▶ Показанный отрывок:

Именно на таком понимании построил свою концепцию политического Карл Шмитт. Он утверждает, что «специфически политическое различение, к которому можно свести политические действия и мотивы, - это различение друга и врага». «Смысл различения друга и врага состоит в том, чтобы обозначить высшую степень интенсивности соединения или разделения, ассоциации или диссоциации; это различение может существовать теоретически и практически, независимо от того, используются ли одновременно все эти моральные, эстетические, экономические или иные различения. Не нужно, чтобы политический враг был морально зол, не нужно, чтобы он был эстетически безобразен, не должен он непременно оказаться хозяйственным конкурентом, а может быть, даже окажется и выгодно вести с ним дела. Он есть именно иной, чужой».
Доводя эту мысль до конца и учитывая биологические и антропологические доводы, можно сказать, что политическое поведение есть в некотором смысле повторение моделей поведения, связанных с отношениями хищник-жертва в живой природе и тотемическими обычаями древних человеческих сообществ.

Изображения страниц и извлечённый текст:

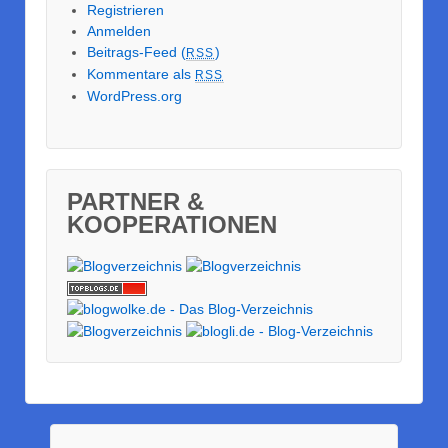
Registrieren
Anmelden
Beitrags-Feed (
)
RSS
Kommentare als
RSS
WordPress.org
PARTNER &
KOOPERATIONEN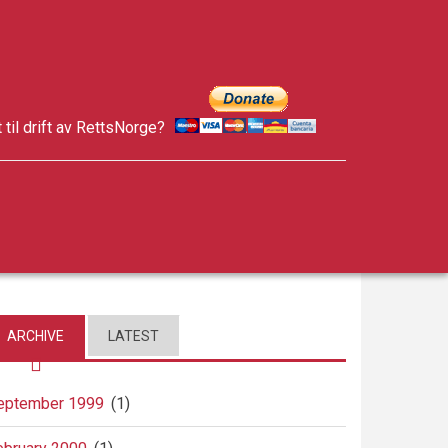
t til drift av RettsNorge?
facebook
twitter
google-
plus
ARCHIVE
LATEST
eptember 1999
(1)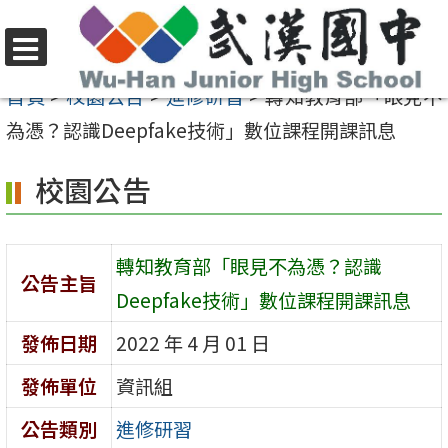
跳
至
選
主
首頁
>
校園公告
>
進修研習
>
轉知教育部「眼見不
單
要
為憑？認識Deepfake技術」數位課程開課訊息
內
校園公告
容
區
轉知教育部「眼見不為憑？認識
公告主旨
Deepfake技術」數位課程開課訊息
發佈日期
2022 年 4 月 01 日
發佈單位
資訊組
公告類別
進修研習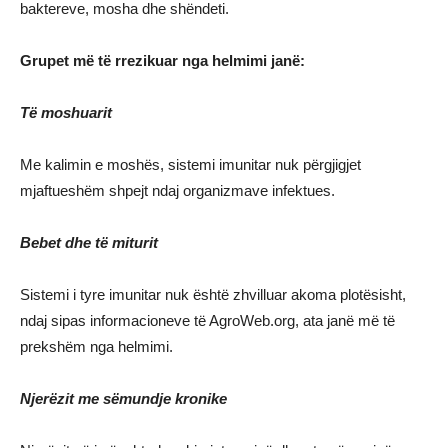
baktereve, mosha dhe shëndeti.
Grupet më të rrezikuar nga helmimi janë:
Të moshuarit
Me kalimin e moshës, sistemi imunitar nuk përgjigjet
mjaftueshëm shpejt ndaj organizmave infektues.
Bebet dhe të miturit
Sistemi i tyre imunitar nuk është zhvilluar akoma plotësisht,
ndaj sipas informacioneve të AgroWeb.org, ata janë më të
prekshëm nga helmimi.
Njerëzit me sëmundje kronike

==

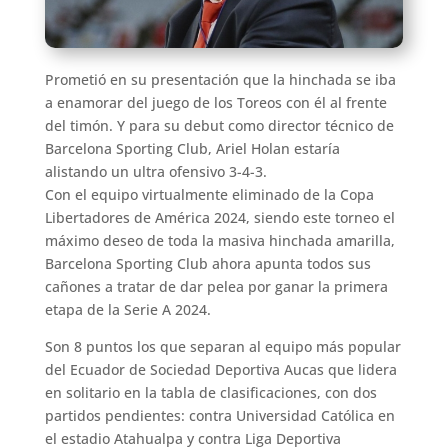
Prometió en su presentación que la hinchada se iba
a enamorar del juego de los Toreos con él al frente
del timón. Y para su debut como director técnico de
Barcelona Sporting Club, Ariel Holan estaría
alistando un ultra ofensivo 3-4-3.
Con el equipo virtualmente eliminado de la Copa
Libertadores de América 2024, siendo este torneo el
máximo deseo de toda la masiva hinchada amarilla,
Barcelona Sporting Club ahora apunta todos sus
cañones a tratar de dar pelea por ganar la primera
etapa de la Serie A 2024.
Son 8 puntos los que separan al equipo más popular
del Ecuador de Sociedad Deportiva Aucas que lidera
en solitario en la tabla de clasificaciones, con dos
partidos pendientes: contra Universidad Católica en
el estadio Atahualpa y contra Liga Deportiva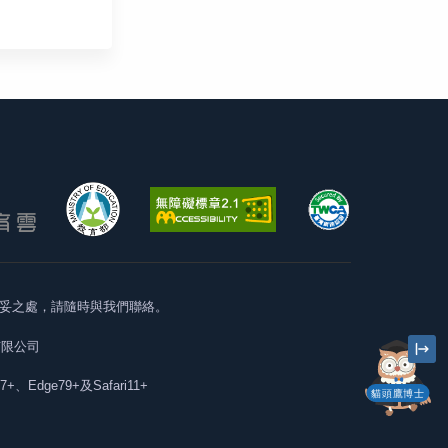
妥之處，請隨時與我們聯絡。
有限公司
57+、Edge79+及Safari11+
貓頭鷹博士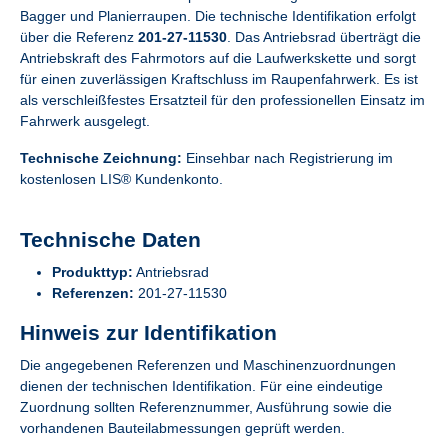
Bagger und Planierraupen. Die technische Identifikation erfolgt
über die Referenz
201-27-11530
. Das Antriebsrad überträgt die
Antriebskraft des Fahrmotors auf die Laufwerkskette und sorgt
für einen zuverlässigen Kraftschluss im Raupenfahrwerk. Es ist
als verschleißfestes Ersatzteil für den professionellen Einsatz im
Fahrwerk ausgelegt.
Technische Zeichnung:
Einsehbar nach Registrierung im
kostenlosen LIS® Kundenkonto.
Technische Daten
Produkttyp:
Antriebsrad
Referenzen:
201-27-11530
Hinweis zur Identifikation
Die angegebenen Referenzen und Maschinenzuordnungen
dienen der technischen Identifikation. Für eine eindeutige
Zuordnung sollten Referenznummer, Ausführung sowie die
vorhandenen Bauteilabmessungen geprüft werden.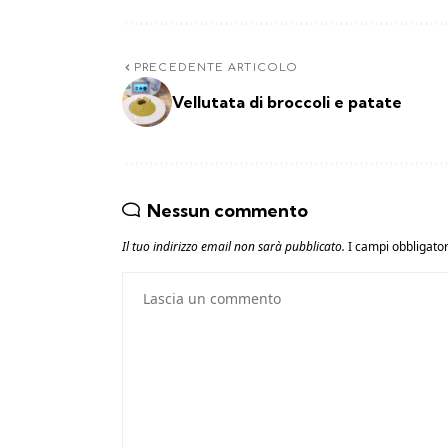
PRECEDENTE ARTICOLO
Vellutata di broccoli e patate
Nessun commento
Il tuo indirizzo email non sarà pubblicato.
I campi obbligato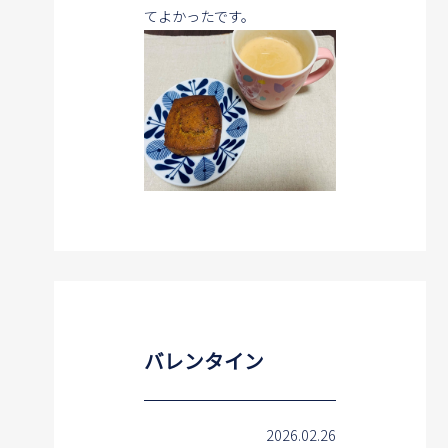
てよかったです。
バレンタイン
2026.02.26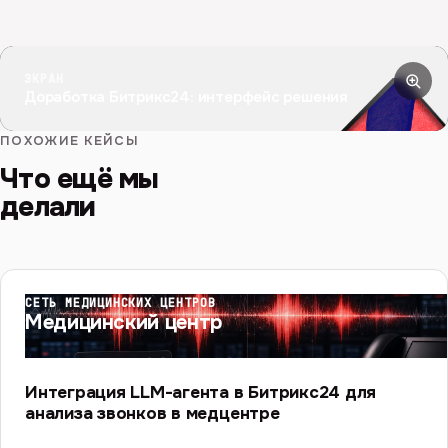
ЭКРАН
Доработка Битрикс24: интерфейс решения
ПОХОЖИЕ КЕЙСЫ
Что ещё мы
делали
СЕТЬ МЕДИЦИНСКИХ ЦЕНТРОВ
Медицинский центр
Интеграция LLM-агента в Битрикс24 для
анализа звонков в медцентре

▶ Условие задачи:
Выпишите из отрывка о концепции политического у Карла Шмитта все свойства, которыми политический враг, по этой концепции, обладать не обязан.

▶ Решение задачи:
- быть морально злым
- быть эстетически безобразным
- быть хозяйственным конкурентом